This progress came through careful planning. The collapse of global rubber and tin prices in the 1980s alongside the continued decline of commodity prices in general prompted diversification into export-driven growth and services.
Around 55% of the Malaysian economy is made up of service sectors, which have increasing weightage as economic drivers, as manufacturing retreats as the main growth factor.
Crucially, the Malaysian government is supporting this services development, especially for high end services, placing a focus on financial services as part of its Economic Transformation Plan. One of its most oft-touted success stories is in Islamic Finance, where Kuala Lumpur is an acknowledged pioneer in the growing global Islamic finance presence.
In its latest report out March 2018, Moody’s Investor Service has noted that the Islamic finance sector’s global growth will continue to outstrip growth seen in conventional financial services, as demand for Shariah-compliant financial instruments rises.

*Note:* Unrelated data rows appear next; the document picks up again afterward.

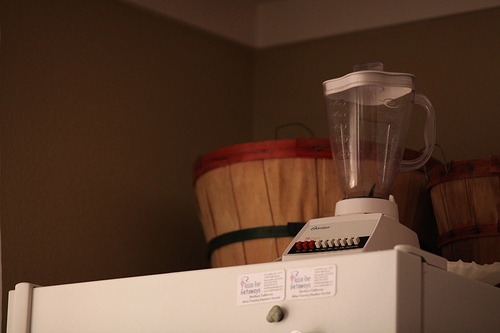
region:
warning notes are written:
[252, 282, 264, 295]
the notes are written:
[299, 286, 313, 301]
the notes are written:
[301, 271, 313, 301]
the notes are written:
[289, 288, 304, 309]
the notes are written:
[319, 285, 327, 307]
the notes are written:
[308, 272, 322, 298]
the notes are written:
[288, 283, 300, 301]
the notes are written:
[307, 280, 317, 300]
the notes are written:
[252, 269, 305, 297]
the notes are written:
[262, 277, 336, 299]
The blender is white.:
[302, 67, 444, 272]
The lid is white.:
[308, 44, 425, 124]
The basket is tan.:
[175, 131, 444, 258]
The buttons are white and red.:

“Islamic finance is under-represented in the global financial system, and will benefit from government objectives to grow the sector,” the report says.
In 2017, global sukuk issuance rose by 17% to a market of US$100 billion. KL is currently the world’s largest sukuk issuer, with more than half outstanding global sukuk (as of January 2018), ahead of nations such as Saudi Arabia, United Arab Emirates and Indonesia. According to Malaysia International Islamic Finance Centre (MIFC) estimates, Malaysia also has the largest assets under management (AUM) for Islamic funds by domicile in the world, at 37.2%.